Over 500 trees collected and placed on Ocean Lake’s ice Saturday; Habitat improvement project in its 25th year
By Ernie Over, managing editor, county10.com
(Pavillion, Wyo.) – Several dozen volunteers spent Saturday morning bundling and weighting down discarded live Christmas trees on the ice at Ocean Lake for a fish habitat improvement project. The annual event, now about a quarter century old, began with a group of friends deciding they could do something to help fisheries in the lake, and they started with a few trees.
Over time, one of the men, Gary Gatenbein, passed away, and the project became a memorial in his name, and more and more trees were donated.
Tom Baysinger of Jackson said he used to come out and fish at Ocean Lake with his his late friend, and the two volunteered over the years to help with the habitat project. “I guess you can say I’m coming out to help in Gary’s memory,” he said. Baysinger maintains a travel trailer for ice fishing and he said he couldn’t think of any better way to spend a Saturday.
Last year, about 300 trees were donated, but this year the number totaled over 500 trees. Howard Johnson of Riverton, one of the original group of fishermen who started the project, estimated the total number of trees deposited in the lake totals near 9,000.
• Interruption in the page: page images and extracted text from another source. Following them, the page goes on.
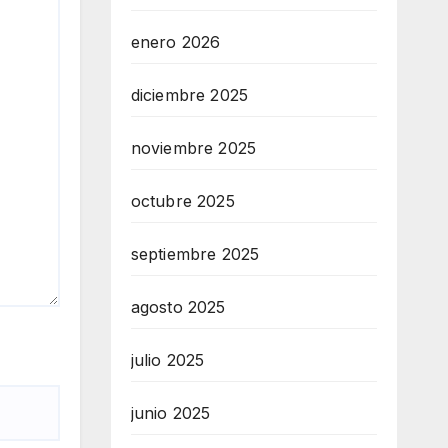
enero 2026
diciembre 2025
noviembre 2025
octubre 2025
septiembre 2025
agosto 2025
julio 2025
junio 2025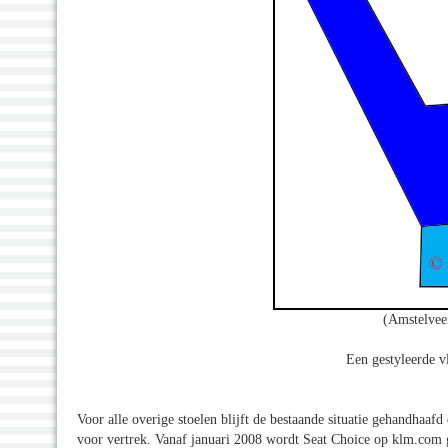
(Amstelvee
Een gestyleerde v
Voor alle overige stoelen blijft de bestaande situatie gehandhaafd
voor vertrek. Vanaf januari 2008 wordt Seat Choice op klm.com g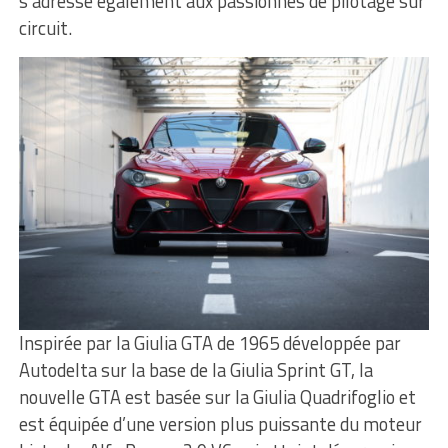
s’adresse également aux passionnés de pilotage sur
circuit.
Inspirée par la Giulia GTA de 1965 développée par
Autodelta sur la base de la Giulia Sprint GT, la
nouvelle GTA est basée sur la Giulia Quadrifoglio et
est équipée d’une version plus puissante du moteur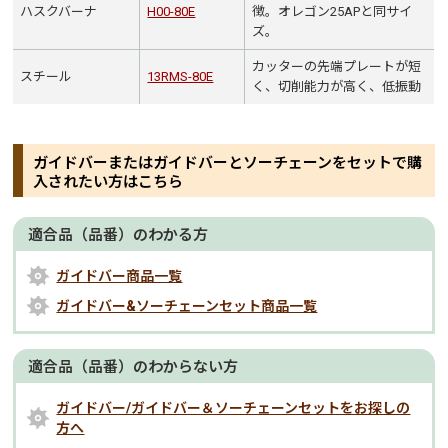
ハスクバーナ
H00-80E
徴。オレゴン25APと同サイ
ズ。
カッターの先端プレートが短
スチール
13RMS-80E
く、切削能力が高く、低振動
ガイドバーまたはガイドバーとソーチェーンをセットで購
入されたい方はこちら
適合品（品番）のわかる方
ガイドバー商品一覧
ガイドバー&ソーチェーンセット商品一覧
適合品（品番）のわからない方
ガイドバー/ガイドバー＆ソーチェーンセットをお探しの
方へ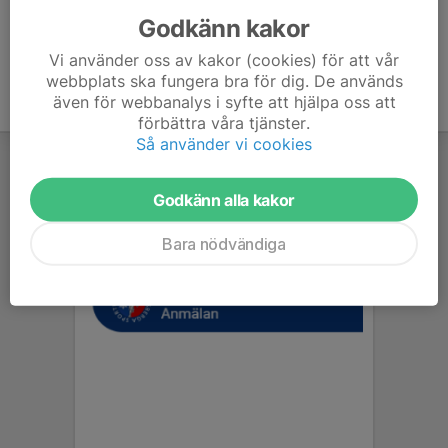
Godkänn kakor
Vi använder oss av kakor (cookies) för att vår
webbplats ska fungera bra för dig. De används
även för webbanalys i syfte att hjälpa oss att
förbättra våra tjänster.
Så använder vi cookies
Godkänn alla kakor
Bara nödvändiga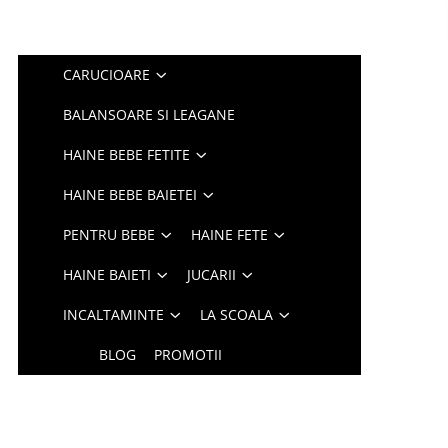
CARUCIOARE
BALANSOARE SI LEAGANE
HAINE BEBE FETITE
HAINE BEBE BAIETEI
PENTRU BEBE
HAINE FETE
HAINE BAIETI
JUCARII
INCALTAMINTE
LA SCOALA
BLOG
PROMOTII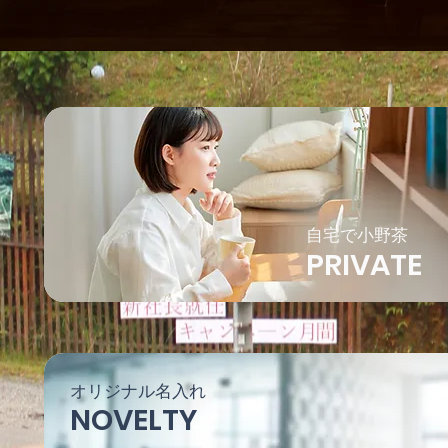
自宅で小野茶
PRIVATE
オリジナル名入れ
NOVELTY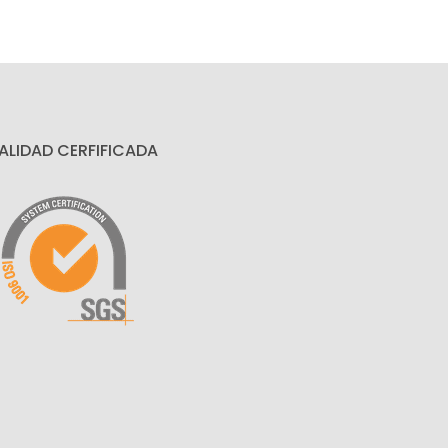
ALIDAD CERFIFICADA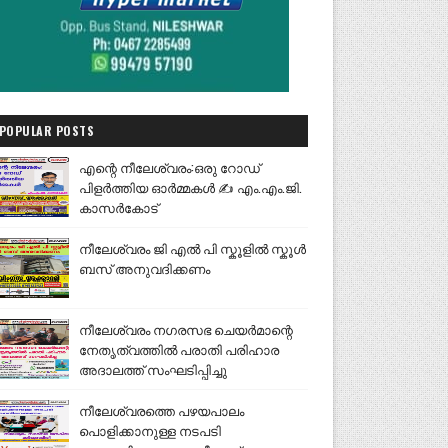
POPULAR POSTS
എന്റെ നീലേശ്വരം:ഒരു റോഡ്
പിളർത്തിയ ഓർമ്മകൾ ✍️ എം.എം.ജി.
കാസർകോട്
നീലേശ്വരം ജി എൽ പി സ്കൂളിൽ സ്കൂൾ
ബസ് അനുവദിക്കണം
നീലേശ്വരം നഗരസഭ ചെയർമാന്റെ
നേതൃത്വത്തിൽ പരാതി പരിഹാര
അദാലത്ത് സംഘടിപ്പിച്ചു
നീലേശ്വരത്തെ പഴയപാലം
പൊളിക്കാനുള്ള നടപടി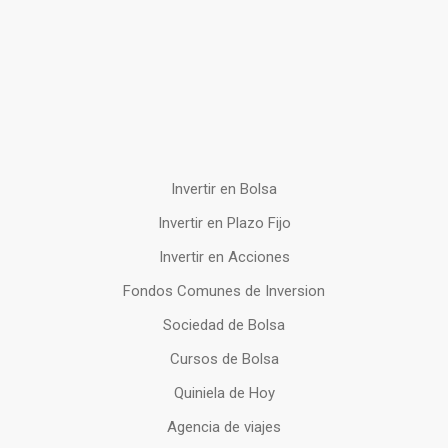
Invertir en Bolsa
Invertir en Plazo Fijo
Invertir en Acciones
Fondos Comunes de Inversion
Sociedad de Bolsa
Cursos de Bolsa
Quiniela de Hoy
Agencia de viajes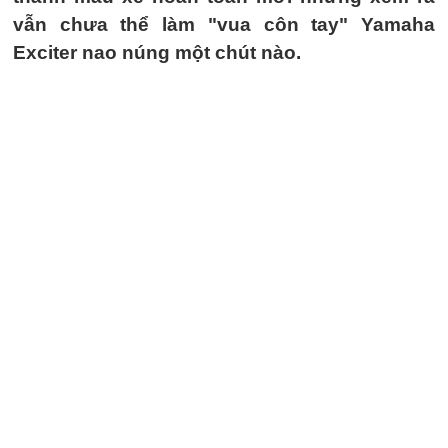
vẫn chưa thể làm "vua côn tay" Yamaha
Exciter nao núng một chút nào.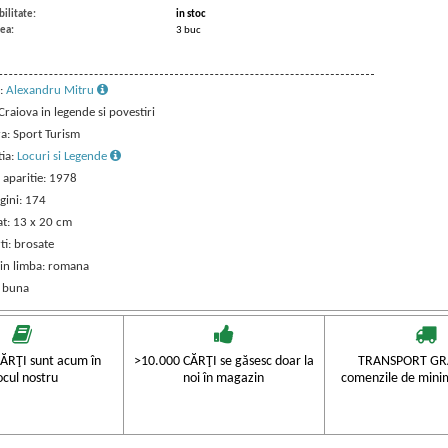
ilitate:
in stoc
ea:
3 buc
:
Alexandru Mitru
 Craiova in legende si povestiri
ra: Sport Turism
tia:
Locuri si Legende
 aparitie: 1978
gini: 174
t: 13 x 20 cm
ti: brosate
 in limba: romana
: buna
ĂRŢI sunt acum în
>10.000 CĂRŢI se găsesc doar la
TRANSPORT GRA
ocul nostru
noi în magazin
comenzile de mini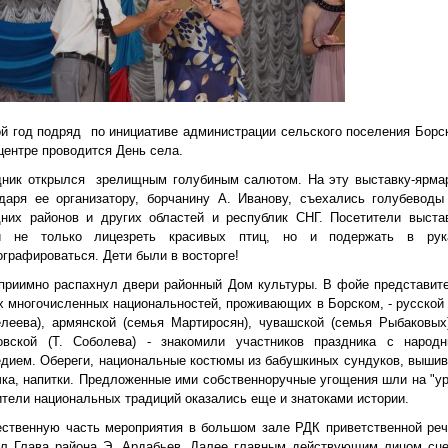
й год подряд
по инициативе администрации сельского поселения Борс
центре проводится День села.
дник открылся зрелищным голубиным салютом. На эту выставку-ярма
даря ее организатору, борчанину А. Иванову, съехались голубеводы
дних районов и других областей и республик СНГ. Посетители выста
и не только лицезреть красивых птиц, но и подержать в рук
графироваться. Дети были в восторге!
приимно распахнул двери районный Дом культуры. В фойе представит
 многочисленных национальностей, проживающих в Борском, - русской 
леева), армянской (семья Мартиросян), чувашской (семья Рыбаковых
овской (Т. Соболева) - знакомили участников праздника с народ
дием. Обереги, национальные костюмы из бабушкиных сундуков, вышив
ка, напитки. Предложенные ими собственноручные угощения шли на "ур
тели национальных традиций оказались еще и знатоками истории.
ественную часть мероприятия в большом зале РДК приветственной ре
ыл Глава района Э. Ардабьев. Далее главным действующим лицом сц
“We don’t have a definitive way determine how effective this effort is, except for reports from the fishermen on the lake, who always report good catches in this area,” said Wyoming Game and Fish Department’s Kevin Johnson, who was also out on the ice Saturday along with his two dogs Cirque and Sophie. “We do know it makes excellent habitat for small fry fish, especially crappie and perch, where they can avoid other predator fish.”
Again this year, the Fremont County Solid Waste Disposal District aided the effort by establishing Christmas tree collection areas at the Dubois and Lander landfills, and at the Riverton Bale Station. Wyoming Waste Systems also helped collect the trees, which were hauled to the lake on Friday.
As opposed to last year when the effort was hampered by thin ice and a strong wind, Saturday’s ice was strong and thick and there was barely a breeze. Volunteers were also provided with ice grips for their boots, helping improve traction on ice. The fish habitat volunteers were not the only ones on the ice Saturday, a dozen or more ice fishermen also set up their tip lines in the general area off of the north shore of Longs Point.
“It’s a beautiful day. This is my first time here,” said Jonathan Bower of Riverton. “I’ve worked with Howard and decided this was my year to come and help.”
The trees are hauled out into the lake by four wheelers and trailers, wired together in groups of ten, and anchored by five cinder blocks. The warmth from the dark trees helps melt the ice, and when they melt through, the weighted trees fall to the lake bottom.